Imitation learning suffers from error accumulation in long-horizon, high-precision control tasks; existing residual policies typically rely on local closed-loop correction without globally modeling state evolution, limiting generalization and robustness. This paper proposes the Koopman-guided Online Residual Refinement (KORR) framework, which innovatively employs the Koopman operator to construct a linear time-invariant latent dynamical model—enabling explicit global modeling of system evolution and accurate long-horizon prediction. Building upon predicted latent states, KORR performs closed-loop residual correction. Evaluated on multi-disturbance robotic furniture assembly—a challenging long-horizon manipulation task—KORR significantly improves task success rate, environmental robustness, and cross-scenario generalization over state-of-the-art baselines.

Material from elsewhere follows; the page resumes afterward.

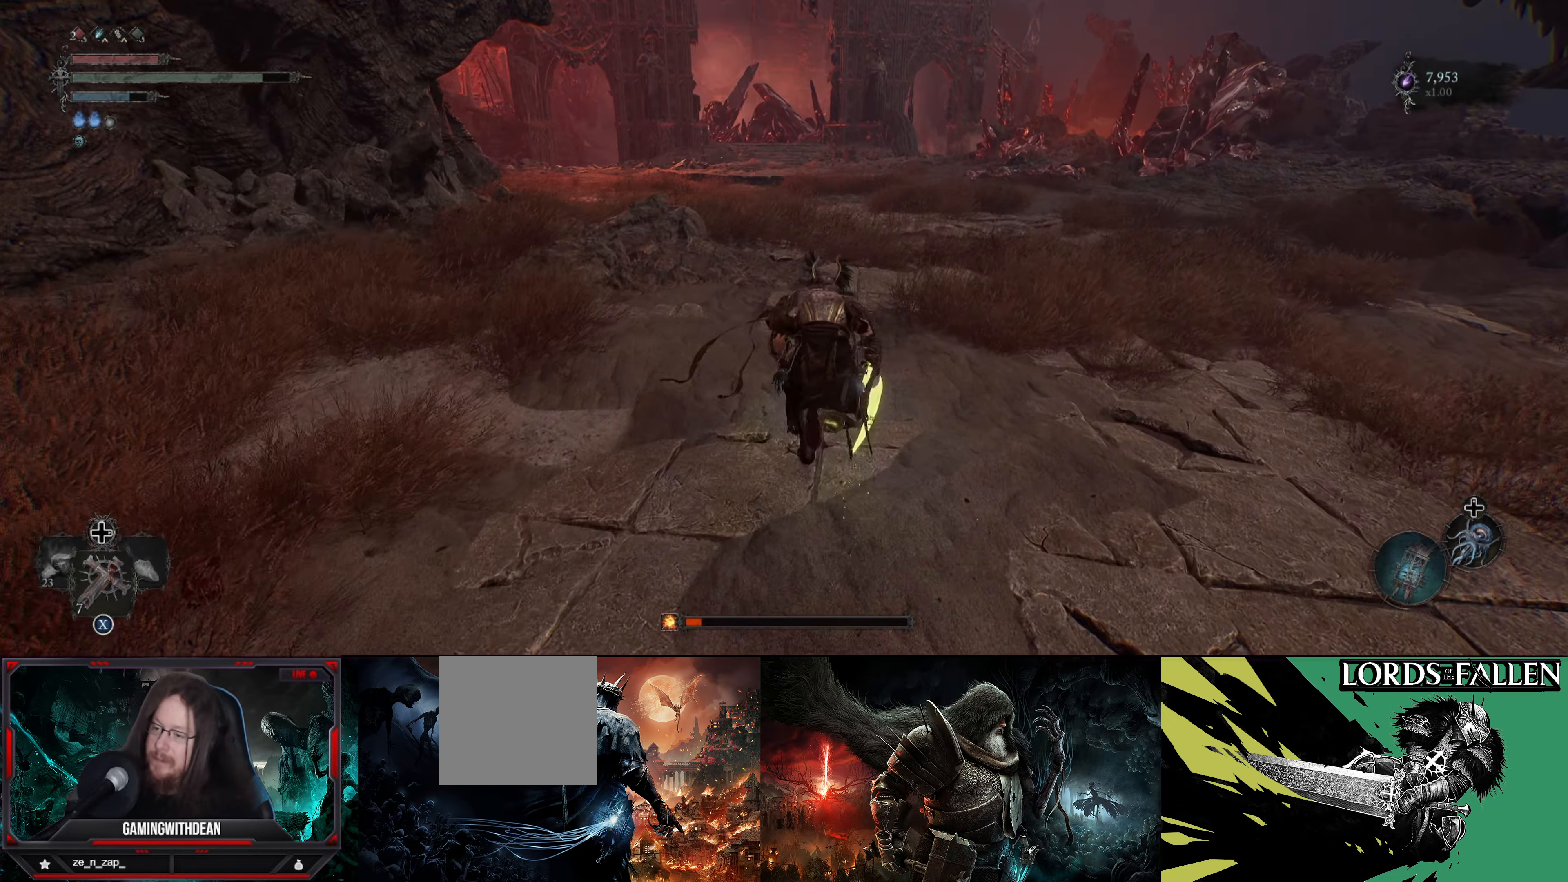
{"buttons": [], "left_stick": "up", "right_stick": "center", "events": [[217, "right_stick", "up"], [450, "right_stick", "center"]]}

Imitation learning (IL) enables efficient skill acquisition from demonstrations but often struggles with long-horizon tasks and high-precision control due to compounding errors. Residual policy learning offers a promising, model-agnostic solution by refining a base policy through closed-loop corrections. However, existing approaches primarily focus on local corrections to the base policy, lacking a global understanding of state evolution, which limits robustness and generalization to unseen scenarios. To address this, we propose incorporating global dynamics modeling to guide residual policy updates. Specifically, we leverage Koopman operator theory to impose linear time-invariant structure in a learned latent space, enabling reliable state transitions and improved extrapolation for long-horizon prediction and unseen environments. We introduce KORR (Koopman-guided Online Residual Refinement), a simple yet effective framework that conditions residual corrections on Koopman-predicted latent states, enabling globally informed and stable action refinement. We evaluate KORR on long-horizon, fine-grained robotic furniture assembly tasks under various perturbations. Results demonstrate consistent gains in performance, robustness, and generalization over strong baselines. Our findings further highlight the potential of Koopman-based modeling to bridge modern learning methods with classical control theory.